Upon reflection, looking back at how the show helped create for us (or me) the sense of our lives with us as stars fronting our very own musical, for sing-along single-digit age kids it could have been the very fact that The Monkees weren’t the featured instrumentalists in the initial albums, but were sing-alongers, just like us. The world is your shower.

The movie communicates how the show worked making us each stand-ins, how it fit with our little brains, so when Peter Tork, in “Head”, pops the waitress in the jaw who turns out to be T. C. Jones who is a man, he can angst over having popped a woman in the jaw not only because of T. C. Jones’ s/heness but because of all the female youthful viewers of the series standing in for both male and female characters. It’s less an expression of a philosophy of every person made up of both masculine/feminine, but another example in a primer on what made the show work and how, as divulged in Head’s chant that replaces The Monkee’s anthem and is their workbook.

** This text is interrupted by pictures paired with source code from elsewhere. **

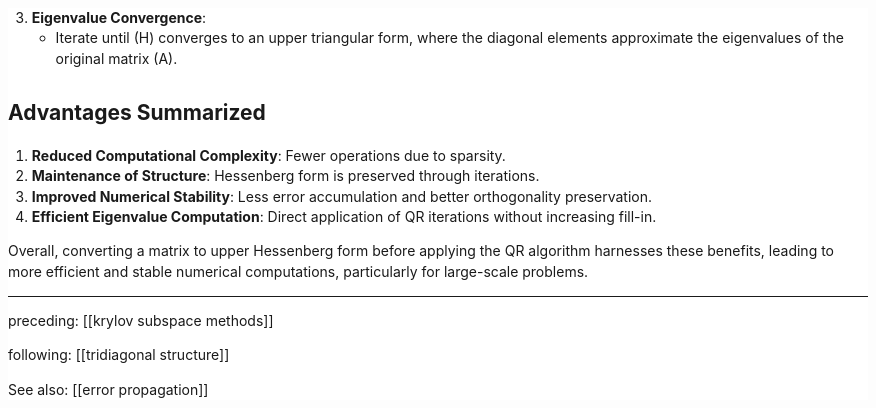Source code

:3. **Eigenvalue Convergence**:
   - Iterate until \(H\) converges to an upper triangular form, where the diagonal elements approximate the eigenvalues of the original matrix \(A\).

## Advantages Summarized

1. **Reduced Computational Complexity**: Fewer operations due to sparsity.
2. **Maintenance of Structure**: Hessenberg form is preserved through iterations.
3. **Improved Numerical Stability**: Less error accumulation and better orthogonality preservation.
4. **Efficient Eigenvalue Computation**: Direct application of QR iterations without increasing fill-in.

Overall, converting a matrix to upper Hessenberg form before applying the QR algorithm harnesses these benefits, leading to more efficient and stable numerical computations, particularly for large-scale problems.


---

preceding: [[krylov subspace methods]]  


following: [[tridiagonal structure]]

See also: [[error propagation]]
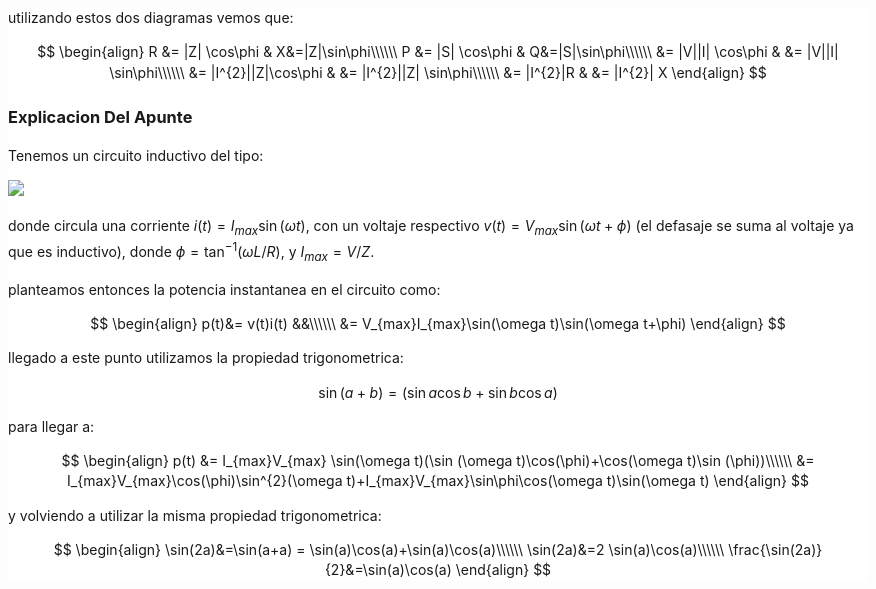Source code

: utilizando estos dos diagramas vemos que:


$$
\begin{align}
R &= |Z| \cos\phi & X&=|Z|\sin\phi\\\\\\
P &= |S| \cos\phi & Q&=|S|\sin\phi\\\\\\
 &= |V||I| \cos\phi & &= |V||I| \sin\phi\\\\\\
 &= |I^{2}||Z|\cos\phi & &= |I^{2}||Z| \sin\phi\\\\\\
 &= |I^{2}|R & &= |I^{2}| X
\end{align}
$$


### Explicacion Del Apunte

Tenemos un circuito inductivo del tipo:

![](ZImages/Pasted%20image%2020220701111844.png)

donde circula una corriente $i(t)= I_{max}\sin(\omega t)$, con un voltaje respectivo $v(t)=V_{max}\sin(\omega t+\phi)$ (el defasaje se suma al voltaje ya que es inductivo), donde $\phi = \tan^{-1}(\omega L/R)$, y $I_{max}=V/Z$.

planteamos entonces la potencia instantanea en el circuito como:


$$
\begin{align}
p(t)&= v(t)i(t) &&\\\\\\
&= V_{max}I_{max}\sin(\omega t)\sin(\omega t+\phi)
\end{align}
$$

llegado a este punto utilizamos la propiedad trigonometrica:

$$
\sin(a+b) = (\sin a \cos b+ \sin b \cos a)
$$

para llegar a:

$$
\begin{align}
p(t) &= I_{max}V_{max} \sin(\omega t)(\sin (\omega t)\cos(\phi)+\cos(\omega t)\sin (\phi))\\\\\\
&= I_{max}V_{max}\cos(\phi)\sin^{2}(\omega t)+I_{max}V_{max}\sin\phi\cos(\omega t)\sin(\omega t)
\end{align}
$$

y volviendo a utilizar la misma propiedad trigonometrica:


$$
\begin{align}
\sin(2a)&=\sin(a+a) = \sin(a)\cos(a)+\sin(a)\cos(a)\\\\\\
\sin(2a)&=2 \sin(a)\cos(a)\\\\\\
\frac{\sin(2a)}{2}&=\sin(a)\cos(a)
\end{align}
$$
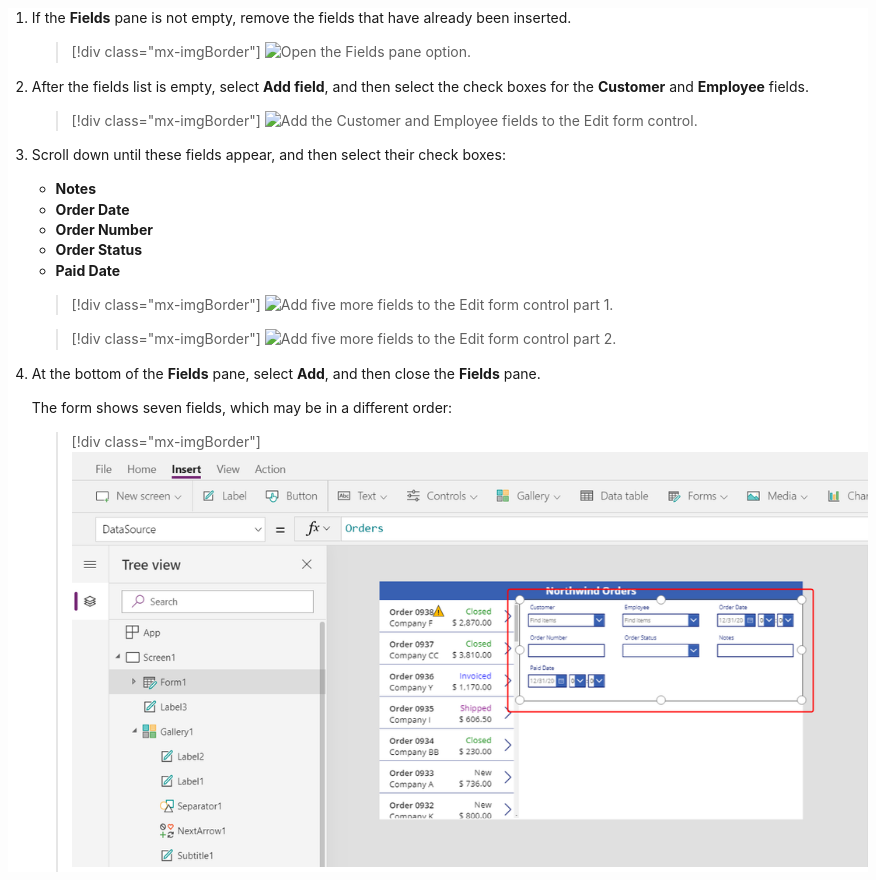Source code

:1. If the **Fields** pane is not empty, remove the fields that have already been inserted.  

    > [!div class="mx-imgBorder"]
    > ![Open the Fields pane option.](media/northwind-orders-canvas-part2/form-06a.png)

1. After the fields list is empty, select **Add field**, and then select the check boxes for the **Customer** and **Employee** fields.

    > [!div class="mx-imgBorder"]
    > ![Add the Customer and Employee fields to the Edit form control.](media/northwind-orders-canvas-part2/form-06b.png)

1. Scroll down until these fields appear, and then select their check boxes:

    - **Notes**
    - **Order Date**
    - **Order Number**
    - **Order Status**
    - **Paid Date**

    > [!div class="mx-imgBorder"]
    > ![Add five more fields to the Edit form control part 1.](media/northwind-orders-canvas-part2/form-06c.png)

    > [!div class="mx-imgBorder"]
    > ![Add five more fields to the Edit form control part 2.](media/northwind-orders-canvas-part2/form-06d.png)

1. At the bottom of the **Fields** pane, select **Add**, and then close the **Fields** pane.

    The form shows seven fields, which may be in a different order:

    > [!div class="mx-imgBorder"]
    > ![Edit form control shows seven fields.](media/northwind-orders-canvas-part2/form-08.png)
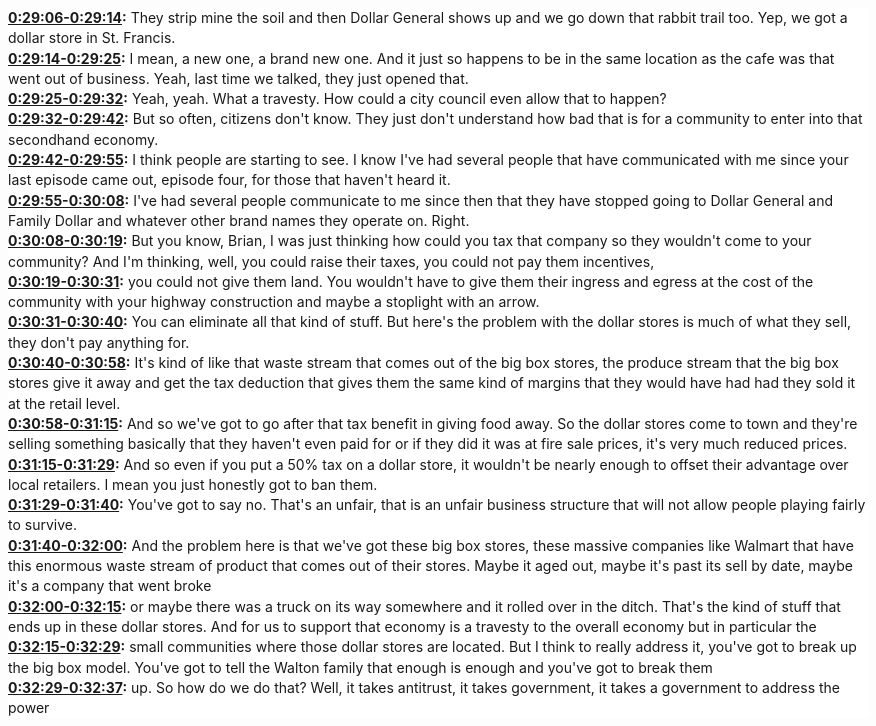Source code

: **[0:29:06-0:29:14](https://anchor.fm/ranching-reboot/episodes/Bonus-With-Mike-Callicrate--Markets--Current-events-and-more-e1154i3#t=0:29:06):**  They strip mine the soil and then Dollar General shows up and we go down that rabbit trail  too.  Yep, we got a dollar store in St. Francis.  
**[0:29:14-0:29:25](https://anchor.fm/ranching-reboot/episodes/Bonus-With-Mike-Callicrate--Markets--Current-events-and-more-e1154i3#t=0:29:14):**  I mean, a new one, a brand new one.  And it just so happens to be in the same location as the cafe was that went out of business.  Yeah, last time we talked, they just opened that.  
**[0:29:25-0:29:32](https://anchor.fm/ranching-reboot/episodes/Bonus-With-Mike-Callicrate--Markets--Current-events-and-more-e1154i3#t=0:29:25):**  Yeah, yeah.  What a travesty.  How could a city council even allow that to happen?  
**[0:29:32-0:29:42](https://anchor.fm/ranching-reboot/episodes/Bonus-With-Mike-Callicrate--Markets--Current-events-and-more-e1154i3#t=0:29:32):**  But so often, citizens don't know.  They just don't understand how bad that is for a community to enter into that secondhand  economy.  
**[0:29:42-0:29:55](https://anchor.fm/ranching-reboot/episodes/Bonus-With-Mike-Callicrate--Markets--Current-events-and-more-e1154i3#t=0:29:42):**  I think people are starting to see.  I know I've had several people that have communicated with me since your last episode  came out, episode four, for those that haven't heard it.  
**[0:29:55-0:30:08](https://anchor.fm/ranching-reboot/episodes/Bonus-With-Mike-Callicrate--Markets--Current-events-and-more-e1154i3#t=0:29:55):**  I've had several people communicate to me since then that they have stopped going to  Dollar General and Family Dollar and whatever other brand names they operate on.  Right.  
**[0:30:08-0:30:19](https://anchor.fm/ranching-reboot/episodes/Bonus-With-Mike-Callicrate--Markets--Current-events-and-more-e1154i3#t=0:30:08):**  But you know, Brian, I was just thinking how could you tax that company so they wouldn't  come to your community?  And I'm thinking, well, you could raise their taxes, you could not pay them incentives,  
**[0:30:19-0:30:31](https://anchor.fm/ranching-reboot/episodes/Bonus-With-Mike-Callicrate--Markets--Current-events-and-more-e1154i3#t=0:30:19):**  you could not give them land.  You wouldn't have to give them their ingress and egress at the cost of the community with  your highway construction and maybe a stoplight with an arrow.  
**[0:30:31-0:30:40](https://anchor.fm/ranching-reboot/episodes/Bonus-With-Mike-Callicrate--Markets--Current-events-and-more-e1154i3#t=0:30:31):**  You can eliminate all that kind of stuff.  But here's the problem with the dollar stores is much of what they sell, they don't pay  anything for.  
**[0:30:40-0:30:58](https://anchor.fm/ranching-reboot/episodes/Bonus-With-Mike-Callicrate--Markets--Current-events-and-more-e1154i3#t=0:30:40):**  It's kind of like that waste stream that comes out of the big box stores, the produce stream  that the big box stores give it away and get the tax deduction that gives them the same  kind of margins that they would have had had they sold it at the retail level.  
**[0:30:58-0:31:15](https://anchor.fm/ranching-reboot/episodes/Bonus-With-Mike-Callicrate--Markets--Current-events-and-more-e1154i3#t=0:30:58):**  And so we've got to go after that tax benefit in giving food away.  So the dollar stores come to town and they're selling something basically that they haven't  even paid for or if they did it was at fire sale prices, it's very much reduced prices.  
**[0:31:15-0:31:29](https://anchor.fm/ranching-reboot/episodes/Bonus-With-Mike-Callicrate--Markets--Current-events-and-more-e1154i3#t=0:31:15):**  And so even if you put a 50% tax on a dollar store, it wouldn't be nearly enough to offset  their advantage over local retailers.  I mean you just honestly got to ban them.  
**[0:31:29-0:31:40](https://anchor.fm/ranching-reboot/episodes/Bonus-With-Mike-Callicrate--Markets--Current-events-and-more-e1154i3#t=0:31:29):**  You've got to say no.  That's an unfair, that is an unfair business structure that will not allow people playing  fairly to survive.  
**[0:31:40-0:32:00](https://anchor.fm/ranching-reboot/episodes/Bonus-With-Mike-Callicrate--Markets--Current-events-and-more-e1154i3#t=0:31:40):**  And the problem here is that we've got these big box stores, these massive companies like  Walmart that have this enormous waste stream of product that comes out of their stores.  Maybe it aged out, maybe it's past its sell by date, maybe it's a company that went broke  
**[0:32:00-0:32:15](https://anchor.fm/ranching-reboot/episodes/Bonus-With-Mike-Callicrate--Markets--Current-events-and-more-e1154i3#t=0:32:00):**  or maybe there was a truck on its way somewhere and it rolled over in the ditch.  That's the kind of stuff that ends up in these dollar stores.  And for us to support that economy is a travesty to the overall economy but in particular the  
**[0:32:15-0:32:29](https://anchor.fm/ranching-reboot/episodes/Bonus-With-Mike-Callicrate--Markets--Current-events-and-more-e1154i3#t=0:32:15):**  small communities where those dollar stores are located.  But I think to really address it, you've got to break up the big box model.  You've got to tell the Walton family that enough is enough and you've got to break them  
**[0:32:29-0:32:37](https://anchor.fm/ranching-reboot/episodes/Bonus-With-Mike-Callicrate--Markets--Current-events-and-more-e1154i3#t=0:32:29):**  up.  So how do we do that?  Well, it takes antitrust, it takes government, it takes a government to address the power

How we were able to blend into the mirage.

The magic of the show, for its time, was that it left space for you–just like the plague of advertising does. The stories left space for the child to be a participant, because instead of selling a “story” the shows were also a kind of background wallpaper. The big screen musicals couldn’t do this, existing for the theater. Later television shows such as The Partridge Family didn’t do this because their vehicles were too constrictive, too linearly structured, too tied up around a beginning-middle-end story of some sort rather than wallpaper actions and bits that reflected your every day preteen physical movements–as in now I get up and go to the kitchen for something to eat and now I go out and run around like a fool on the playground. Walk Like Me.

So the album “Head”, with its original mylar cover reflecting your face, was right on target. As was the heart of the movie, telling us that what we vividly imagined might be experienced as real, becoming a part of us (maybe, maybe not, sort of, like vividly imagined fake tupperware becomes a part of our lives). As the chant relates, a reason for this with The Monkees was because of the break from the linear, the nine-five-ten storytelling rather than one-two-three constructions. Just as life isn’t linear.

Waaaaay too much

Sunday, May 13th, 2007

Way too much Monkees the other day. I woke up from a dream this morning of looking at old black and white pics of them in pot cleaner ads. (I only briefly had to wonder why it was pot cleaner ads.)

But while we’re on it here’s a great Mike Nesmith quote on Hendrix opening for the Monkees.

He was opening in front of us and, of course, you know, he walked into the beast, he walked into the, there were the waving pink arms, you know, 20,000, waving pink arms, like this, so every time he would say, “Foxy!”, they’d be “Davy!” “Foxy!” “Davy!” Oh man, it was some seriously twisted moments.